[ASSIGNMENT] Transcribe everything in the listing as written, and let no image into the copy.

[GIVEN MATERIAL]

[Start of section]

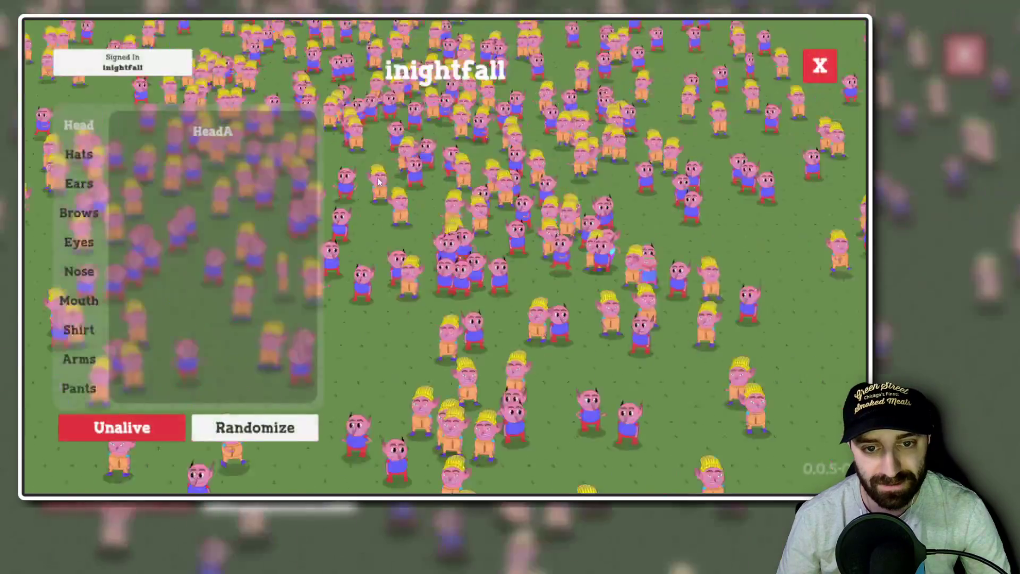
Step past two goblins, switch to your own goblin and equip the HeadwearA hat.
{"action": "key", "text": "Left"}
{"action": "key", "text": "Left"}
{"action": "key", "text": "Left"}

[End of section]

[TASK ANSWER]
Step past two goblins, switch to your own goblin and equip the HeadwearA hat.
{"action": "key", "text": "Left"}
{"action": "key", "text": "Left"}
{"action": "key", "text": "Left"}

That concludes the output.